A bug let Eufy security camera owners access strangers' feeds

·Associate Editor
·1 min read

Owners of Anker's Eufy security cameras are running into a serious privacy bug. As 9to5Mac reports, users on Anker's forums and Reddit have found themselves suddenly accessing others' camera feeds, including recordings and even account details. Logging out and in again appears to resolve the issue (as does using HomeKit Secure Video), but this clearly raises concerns that a not-so-scrupulous user might spy on someone else.

Anker confirmed the issue happened in multiple countries and that it was fixed about one hour after it was recognized. The company says a software bug during a server upgrade was the reason, though it didn't offer more details. "We realize that as a security company we didn’t do good enough," the company writes while promising to upgrade security measures so this doesn't happen again.

Here's the company's following statement: 

"Due to a software bug during our latest server upgrade at 4:50 AM EST today, a limited number (0.001%) of our users were able to access video feeds from other users’ cameras.

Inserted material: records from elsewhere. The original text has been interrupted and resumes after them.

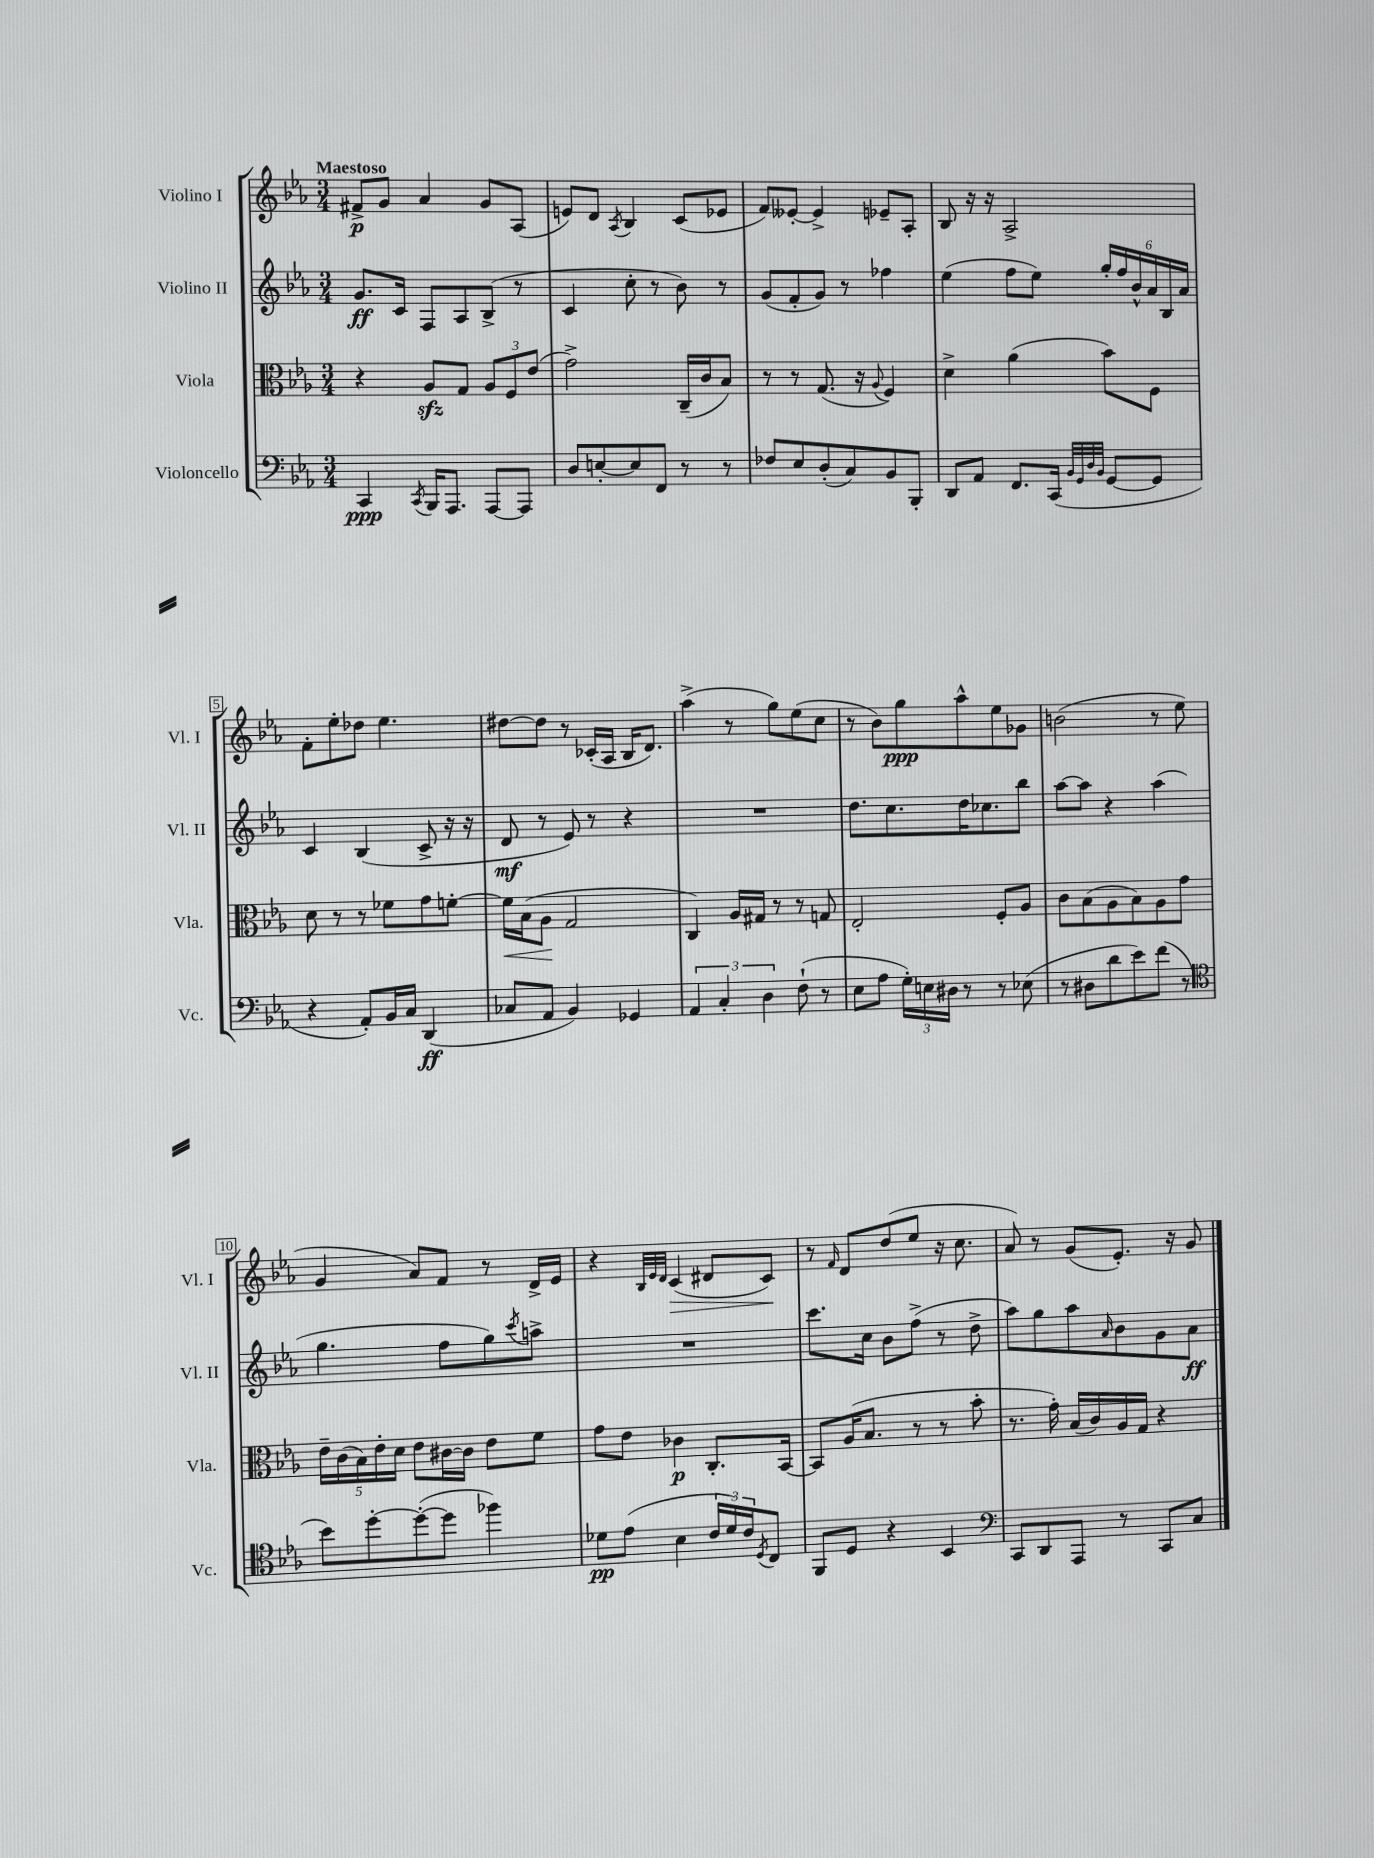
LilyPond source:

<<
\new StaffGroup <<
\new Staff = "s0" \with { instrumentName = "Violino I" shortInstrumentName = "Vl. I" } {
    \clef treble \key ees \major \numericTimeSignature \time 3/4 \tempo "Maestoso"
    fis'8->\p g'8 aes'4 g'8 aes8( |
    e'8) d'8 \acciaccatura { aes8 } bes4 c'8( ees'8 |
    f'8) eeses'8~-. eeses'4-> ees'8-- aes8-. |
    bes8 r16 r16 aes2-> |
    f'8-. ees''8-. des''8 ees''4. |
    dis''8~ dis''8 r8 ces'16-.( aes16 bes16 d'8.) |
    aes''4->( r8 g''8) ees''8( c''8 |
    r8 bes'8) g''8\ppp aes''8-^ ees''8 ges'8 |
    b'2( r8 ees''8 |
    g'4 aes'8) f'8 r8 d'16-> ees'16 |
    r4 \grace { bes32 ees'32 d'32 } c'4\>( dis'8 c'8\!) |
    r8 \grace { f'16 } d'8 d''8( ees''8 r16 c''8. |
    aes'8) r8 g'8( ees'8.-.) r16 g'8 \bar "|." |
}
\new Staff = "s1" \with { instrumentName = "Violino II" shortInstrumentName = "Vl. II" } {
    \clef treble \key ees \major \numericTimeSignature \time 3/4
    g'8.\ff c'16 f8 aes8 bes8->( r8 |
    c'4 c''8-. r8 bes'8) r8 |
    g'8( f'8-. g'8) r8 fes''4 |
    ees''4( f''8 ees''8) \tuplet 6/4 { g''16-. f''16 bes'16-^ aes'16 bes16 aes'16 } |
    c'4 bes4( c'8-> r16 r16 |
    d'8\mf r8 ees'8) r8 r4 |
    R2. |
    d''8. c''8. d''16 ces''8. bes''8 |
    aes''8~ aes''8 r4 aes''4( |
    g''4. f''8 g''8) \acciaccatura { c'''8 } a''8-> |
    R2. |
    c'''8. c''16 bes'8 f''8->( r8 d''8-> |
    aes''8) g''8 aes''8 \grace { aes'16 } bes'8 g'8 aes'8\ff \bar "|." |
}
\new Staff = "s2" \with { instrumentName = "Viola" shortInstrumentName = "Vla." } {
    \clef alto \key ees \major \numericTimeSignature \time 3/4
    r4 aes8\sfz g8 \tuplet 3/2 { aes8 f8 ees'8( } |
    g'2->) c16--( c'16 bes8) |
    r8 r8 g8.( r16 \appoggiatura { aes8 } f4) |
    d'4-> aes'4( bes'8) f8 |
    d'8 r8 r8 fes'8 g'8 f'8~-. |
    f'16\< bes16( aes8\! g2 |
    c4) aes16 gis16 r8 r8 g8 |
    ees2-. f8-. aes8 |
    c'8 bes8( aes8 bes8) aes8 g'8 |
    \tuplet 5/4 { ees'16-- c'16( bes16) ees'16-. d'16 } ees'8 cis'16~ cis'16 ees'8 f'8 |
    g'8 ees'8 ces'4\p c8.-. bes,16~ |
    bes,8 aes16( bes8. r8 r8 bes'8-. |
    r8. g'16-.) bes16( c'16) aes16 g16 r4 \bar "|." |
}
\new Staff = "s3" \with { instrumentName = "Violoncello" shortInstrumentName = "Vc." } {
    \clef bass \key ees \major \numericTimeSignature \time 3/4
    c,4\ppp \acciaccatura { c,8 } bes,,16 aes,,8. aes,,8~ aes,,8 |
    d8 e8~-. e8 f,8 r8 r8 |
    fes8 ees8 d8-.( c8) bes,8 bes,,8-. |
    d,8 aes,8 f,8. c,16( \grace { bes,32 g,32 d32 bes,32 } g,8~ g,8 |
    r4 aes,8-.) bes,16 c16 d,4\ff( |
    ces8 aes,8 bes,4) ges,4 |
    \tuplet 3/2 { aes,4 c4-. d4 } f8-!( r8 |
    ees8 aes8 \tuplet 3/2 { g16-.) e16 dis16 } r8 r8 ees8( |
    r8 dis8 d'8 ees'8) f'8( r8 |
    \clef tenor bes'8) d''8~-. d''8~-.( d''8 fes''4) |
    des'8\pp ees'8( bes4 \tuplet 3/2 { c'16 des'16) c'16 } \acciaccatura { d8 } c8 |
    f,8 d8 r4 bes,4 |
    \clef bass c,8 d,8 aes,,8 r8 c,8 c8 \bar "|." |
}
>>
>>
\layout { \context { \Score \override BarNumber.stencil = #(make-stencil-boxer 0.1 0.3 ly:text-interface::print) } }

Our engineering team recognized this issue at around 5:30 AM EST, and quickly got it fixed by 6:30AM EST.

The issue affected users at a small rate in the United States, New Zealand, Australia, Cuba, Mexico, Brazil, and Argentina. Users in Europe remain unaffected.

Our customer service team will continue contacting those who were affected. Eufy Baby Monitors, eufy Smart Locks, eufy Alarm System devices and eufy PetCare products remain unaffected.

We realize that as a security company we didn’t do good enough. We are sorry we fell short here and are working on new security protocols and measures to make sure that this never happens again."

Update, 1:30PM ET: Added Anker's statement and details on the security issue.